GIVEN RECORDS:
-- begin --

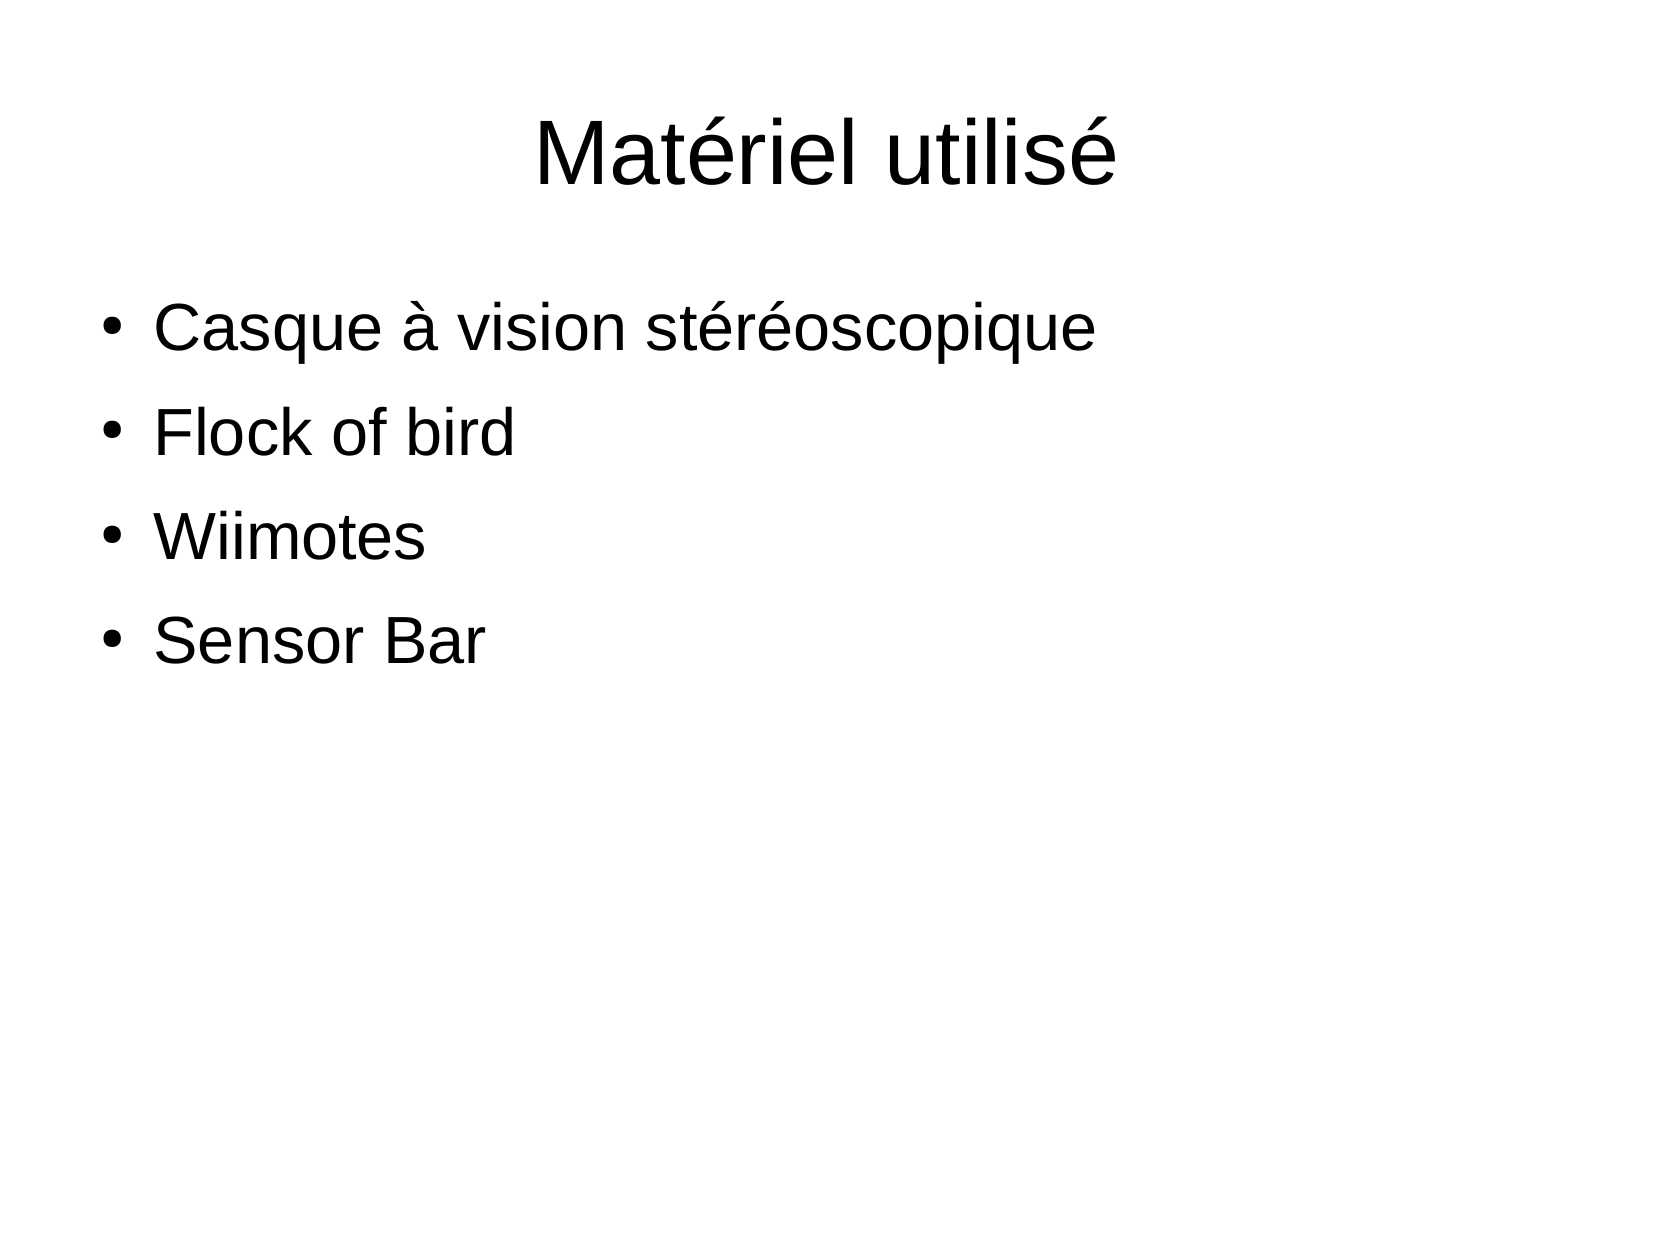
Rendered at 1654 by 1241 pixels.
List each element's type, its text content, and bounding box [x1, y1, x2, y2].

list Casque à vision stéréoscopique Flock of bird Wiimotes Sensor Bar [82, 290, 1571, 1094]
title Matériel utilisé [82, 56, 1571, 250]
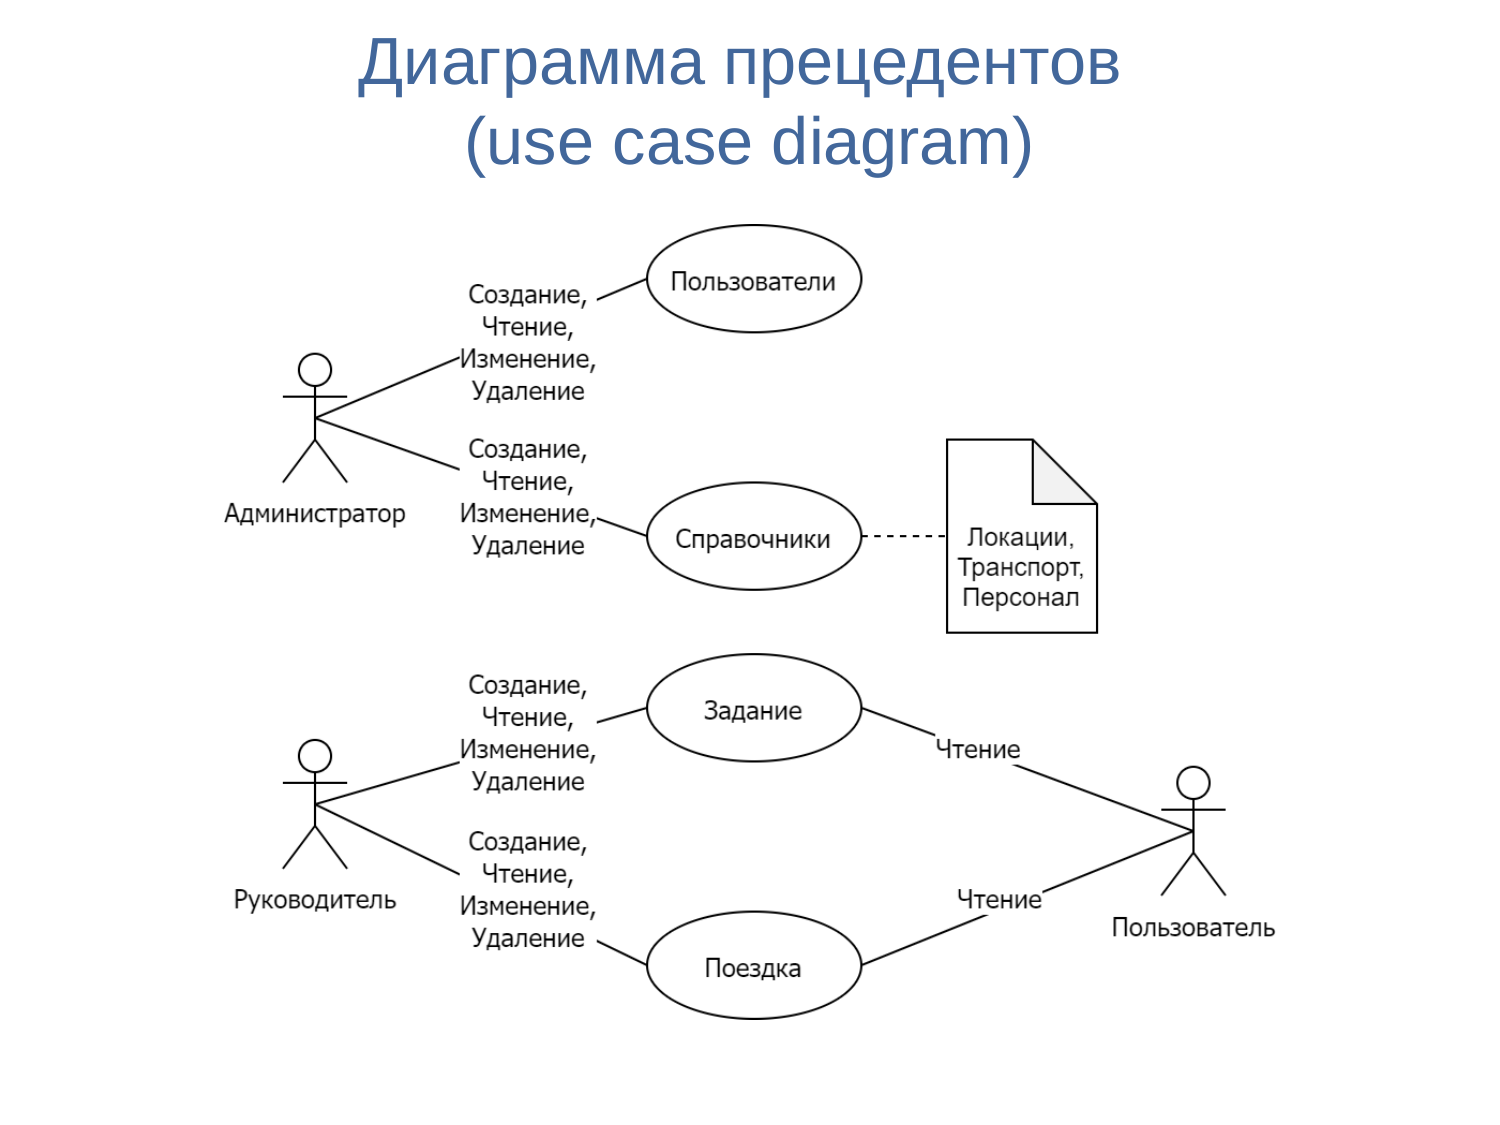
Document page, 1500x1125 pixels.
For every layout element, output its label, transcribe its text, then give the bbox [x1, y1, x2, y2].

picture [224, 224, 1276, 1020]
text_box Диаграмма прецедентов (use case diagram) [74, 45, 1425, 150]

-- end --
-- begin --

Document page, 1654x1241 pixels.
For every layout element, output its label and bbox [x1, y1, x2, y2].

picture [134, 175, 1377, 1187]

-- end --

WHAT YOU WILL DO: Render the material from the line with "Rendered at 1654 by 1241 pixels." up to and including the line with "text_box Диаграмма прецедентов" as a numbered list, skipping blank lines and leaving out the pictures.

RESULT:
1. Rendered at 1654 by 1241 pixels.
2. List each element's type, its text content, and bounding box [x1, y1, x2, y2].
3. list Casque à vision stéréoscopique Flock of bird Wiimotes Sensor Bar [82, 290, 1571, 1094]
4. title Matériel utilisé [82, 56, 1571, 250]
5. Document page, 1500x1125 pixels.
6. For every layout element, output its label, transcribe its text, then give the bbox [x1, y1, x2, y2].
7. picture [224, 224, 1276, 1020]
8. text_box Диаграмма прецедентов (use case diagram) [74, 45, 1425, 150]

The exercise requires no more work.